Spandex & Lycra tank tops TIPS with bound neck & armhole

Tank tops are a staple in most American wardrobes, whether for workout wear, or as "shells" under jackets, sweaters, bigshirts, coverups, or similar clothing, and if you want a designer tank top, with a beautifully coordinated, but contrasting bias binding, you can pay ridiculous amounts, even $300 for some designer tank tops!

I live in North Carolina, where it is very hot and humid, at least 50% of the year, so comfortable tops, which allow your skin to breathe, are necessary, and a loose overshirt is often the best way to avoid a sunburn, but still stay comfortable.

The blank tank top is a Spandex ribbed knit, which I really had to use Thread Heaven to dip the needles in, especially, before trying to sew the polyester crepe bias binding on. Knit, or ballpoint stretch needles are essential to avoid tearing holes in the threads, which will cause your fabric to run.

For best results, use a serger to sew a stabilizing 4 thread overlock stitch (possibly with a clear elastic, if you need to ensure the neck & armholes won't gap), before you attempt to add the bias binding, or the ribbed binding.

I used  Sears Kenmore 158.18033 (Model 1803) to sew my seams straight, before I took it to the industrial serger, to serge the seams and shoulders, and to sew the bindings in place, before wrapping them to the back, and coverstitching them. My industrial sergers are incredibly fast, so you have to be able to "steer" well, or you can accidentally trim off too much fabric, and wind up with a tiny, weird garment.
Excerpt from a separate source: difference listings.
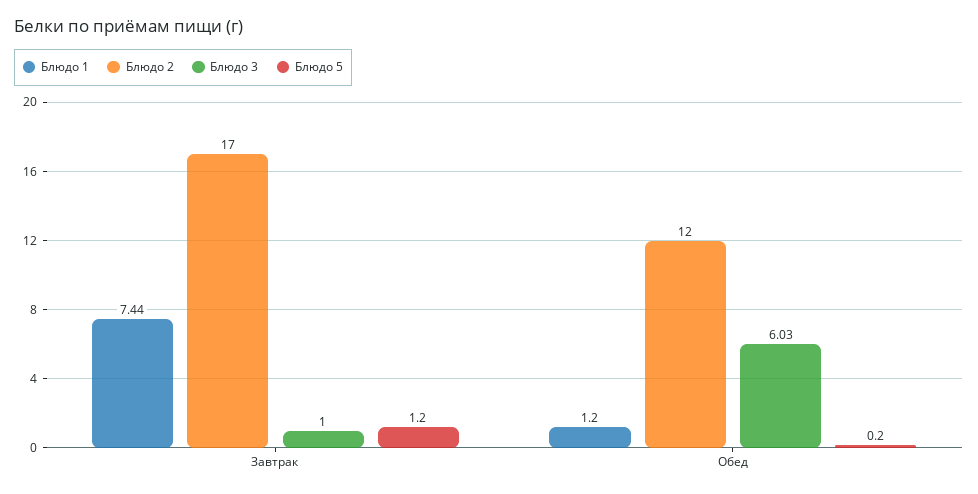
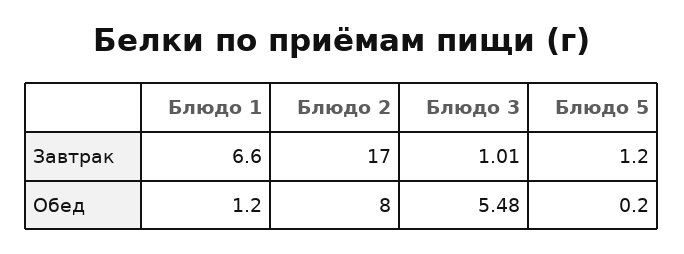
Блюдо 1, Завтрак: 7.44 -> 6.6
Блюдо 3, Завтрак: 1 -> 1.01
Блюдо 2, Обед: 12 -> 8
Блюдо 3, Обед: 6.03 -> 5.48

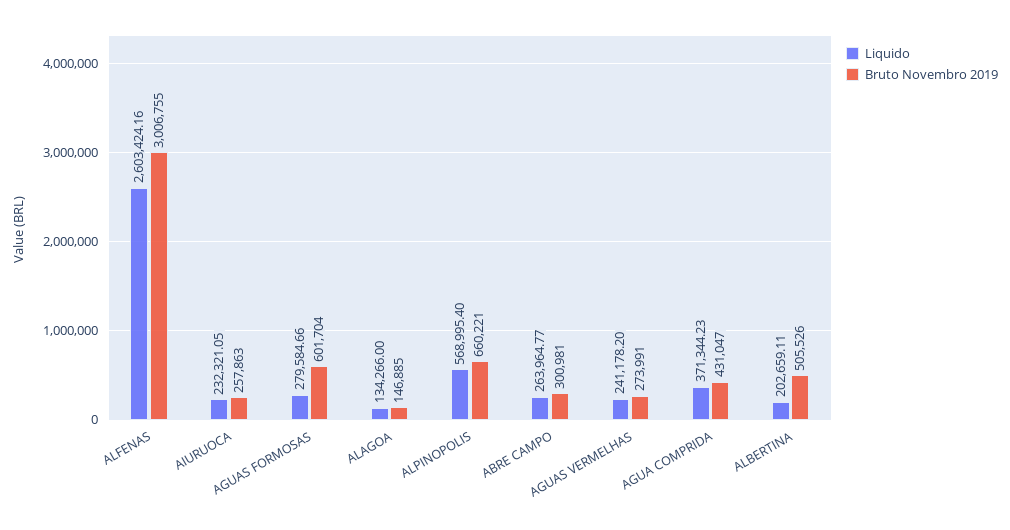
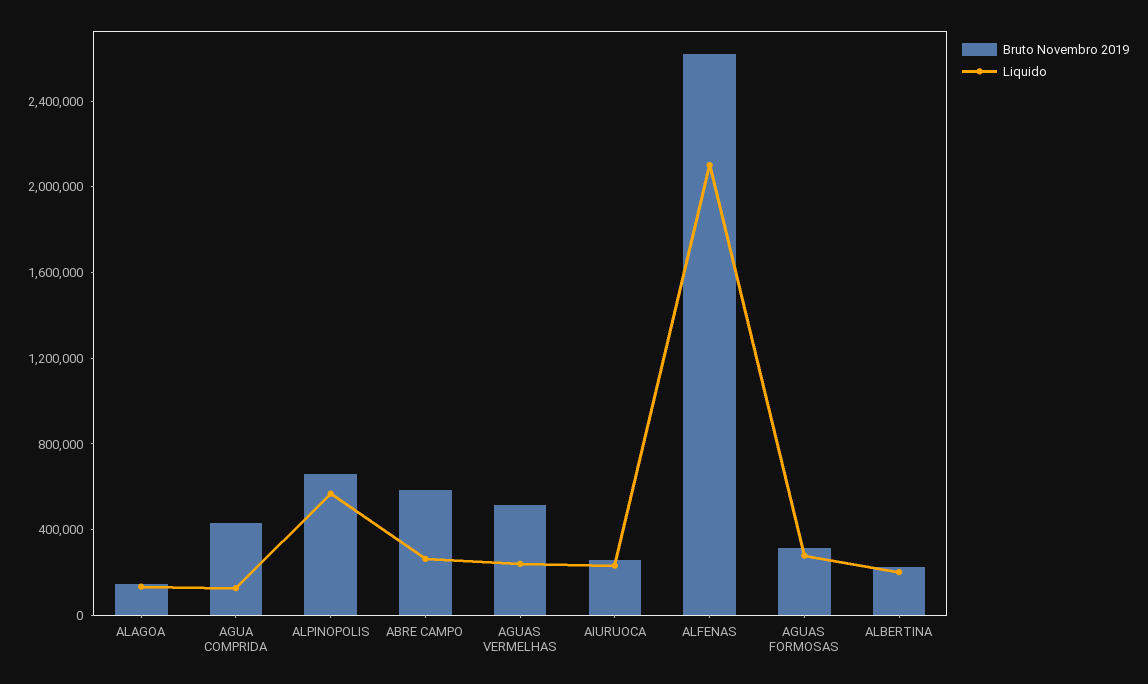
Liquido, ALFENAS: 2603424.16 -> 2100000
Bruto Novembro 2019, ALFENAS: 3006755 -> 2600000
Bruto Novembro 2019, AGUAS FORMOSAS: 601704 -> 300000
Bruto Novembro 2019, ABRE CAMPO: 300981 -> 600000
Bruto Novembro 2019, AGUAS VERMELHAS: 273991 -> 500000
Liquido, AGUA COMPRIDA: 371344.23 -> 100000
Bruto Novembro 2019, ALBERTINA: 505526 -> 200000

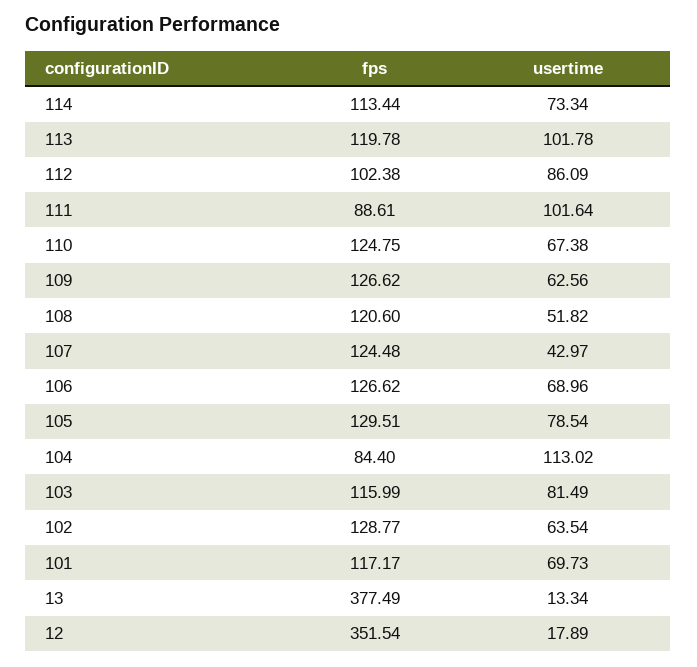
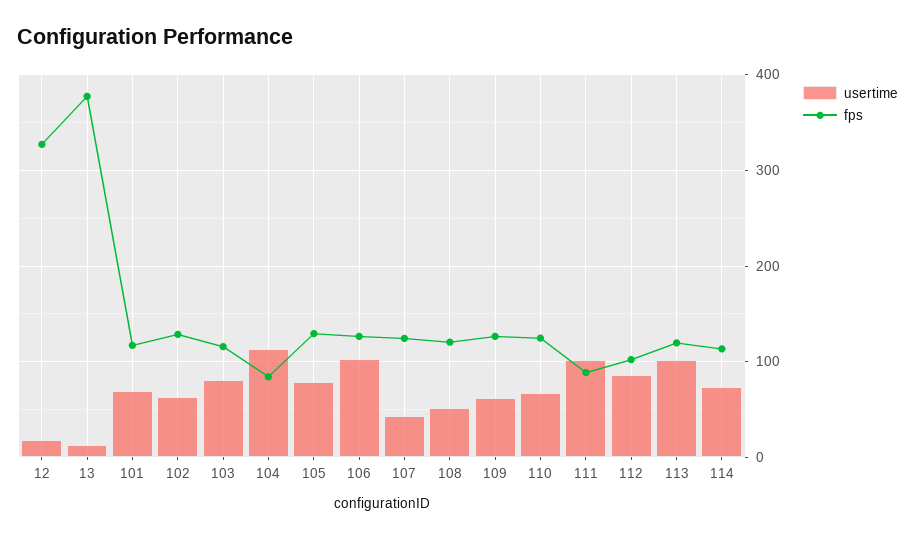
usertime, 106: 68.96 -> 100
fps, 12: 351.54 -> 330

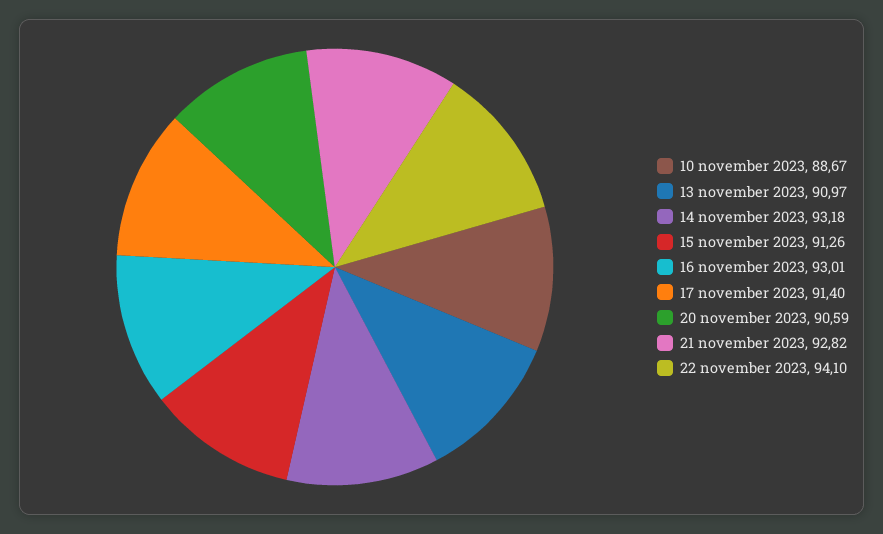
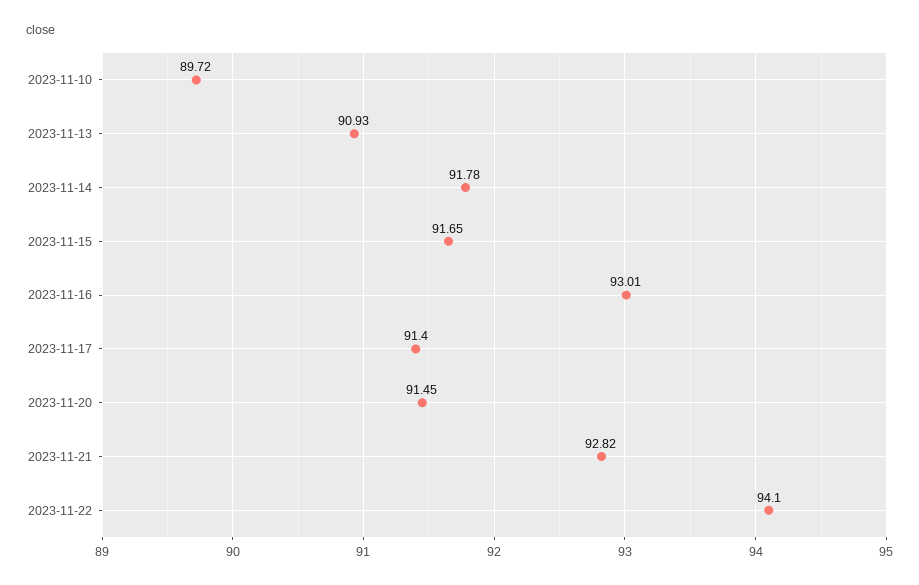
10 november 2023: 88.67 -> 89.72
13 november 2023: 90.97 -> 90.93
14 november 2023: 93.18 -> 91.78
15 november 2023: 91.26 -> 91.65
20 november 2023: 90.59 -> 91.45

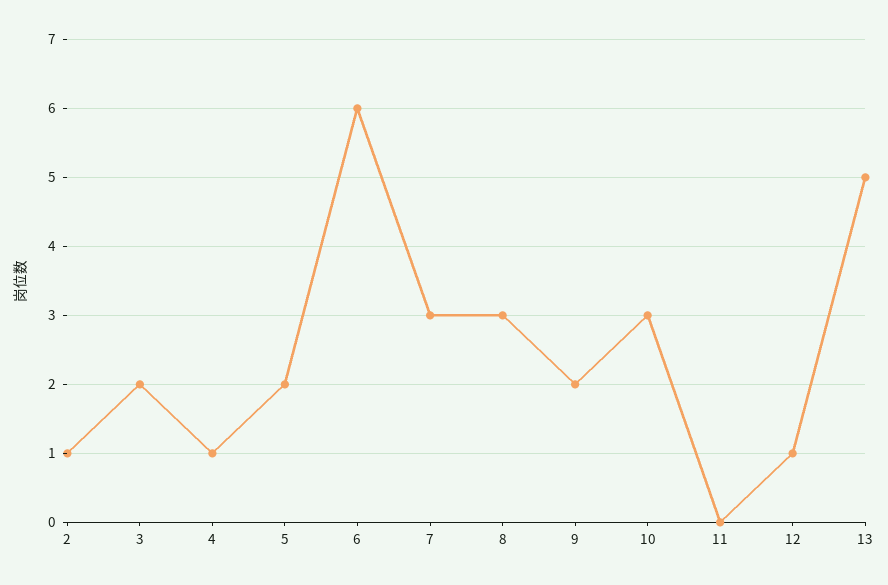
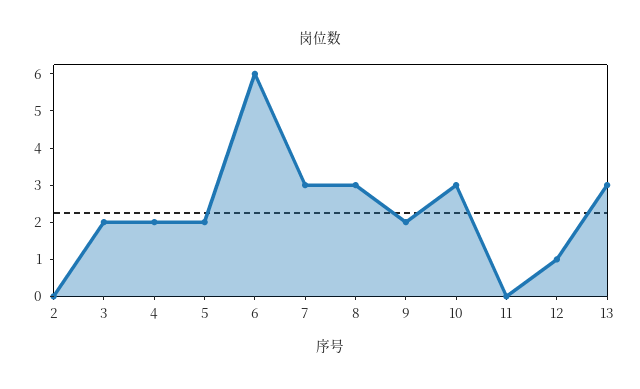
2: 1 -> 0
4: 1 -> 2
13: 5 -> 3

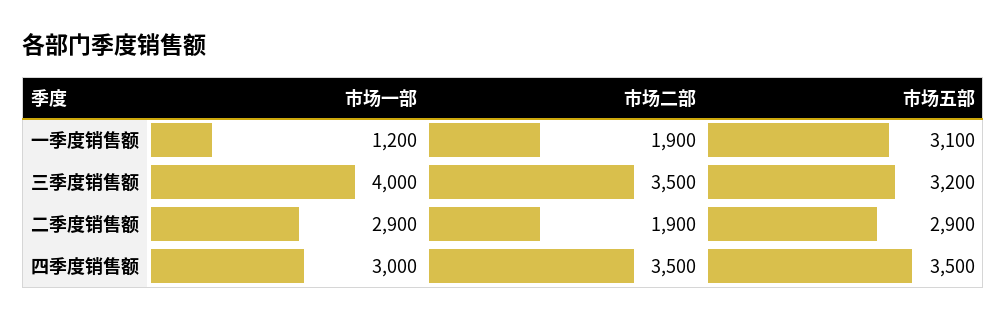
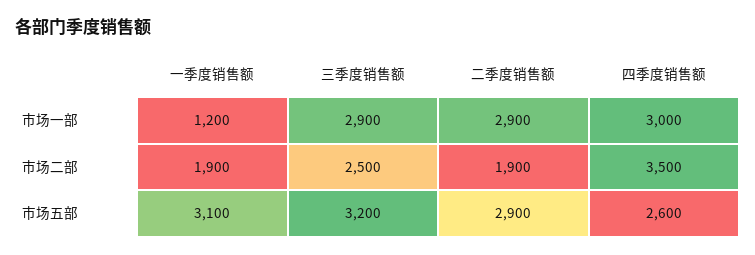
市场一部, 三季度销售额: 4000 -> 2900
市场二部, 三季度销售额: 3500 -> 2500
市场五部, 四季度销售额: 3500 -> 2600

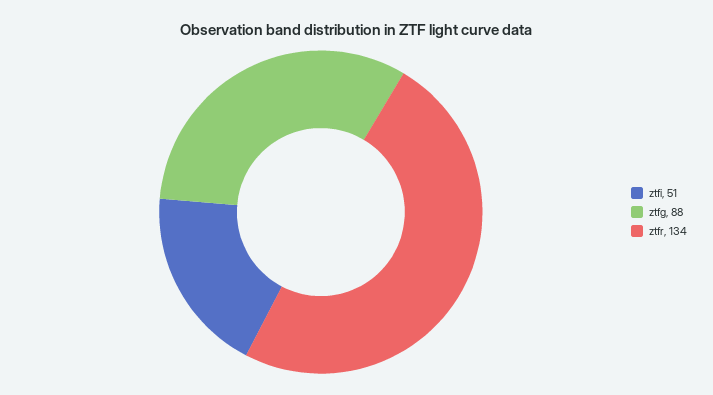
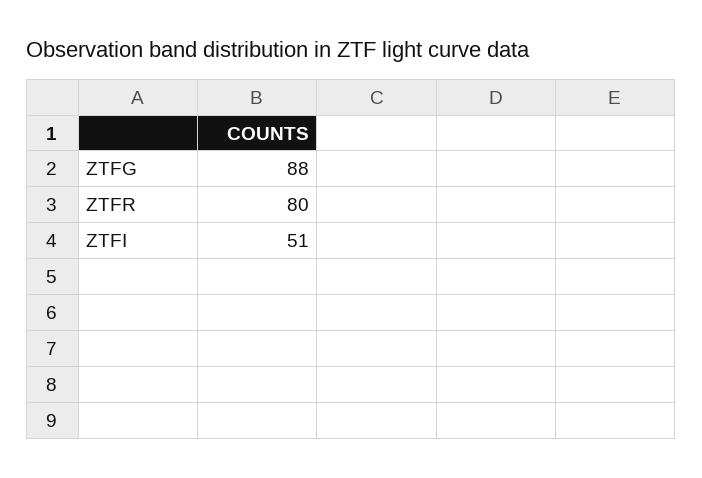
ztfr: 134 -> 80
I used my Babylock Evolve coverstitch to do the bindings, at first, using the double fold binder, trying to sew them on in one step, but due to the differences in stretch, between the bindings, and the tank top fabrics, this was a NIGHTMARE! I had to remove them, and try again, 3 times, before using the Kenmore to sew the bindings on, then using the Evolve to coverstitch the bindings down. I have learned to use basting tape, for best results, in sewing down bindings, without puckers, it makes a HUGE difference!

Basting tape is also a huge help in coverstitching the hems, especially of stretchy knits, because it prevents puckers forming, and holes them neatly in place, so you can stitch them, without getting stabbed by pins.

While these tank tops wound up being finished without my bias binders, or folders, I did purchase an actual professional 1/2 inch knit binder that can be used on my coverstitch machine, as well as on lockstitch sewing machines, both home & professional, which have the 2 screw holes in the bed, for attaching them. I did try out the stretch binding, and it does work MUCH better than the double fold bias binder, when using stretch bindings. The double fold bias binder is great for regular bias binding, especially if it has been starched, for best results, but for dealing with super stretchy fabrics, I do recommend buying the industrial knits bias binder. I will post a blog about that binder, later, when I get time.











Coming soon, a tutorial on using the knit bias binder, versus regular bias binder

Kenmore 1803 with 1/2 inch industrial knits bias binder, attached on a fold away attachment. I am applying a rather thick Spandex rib knit binding, to a cotton tank top, which I plan to turn into a sports bra.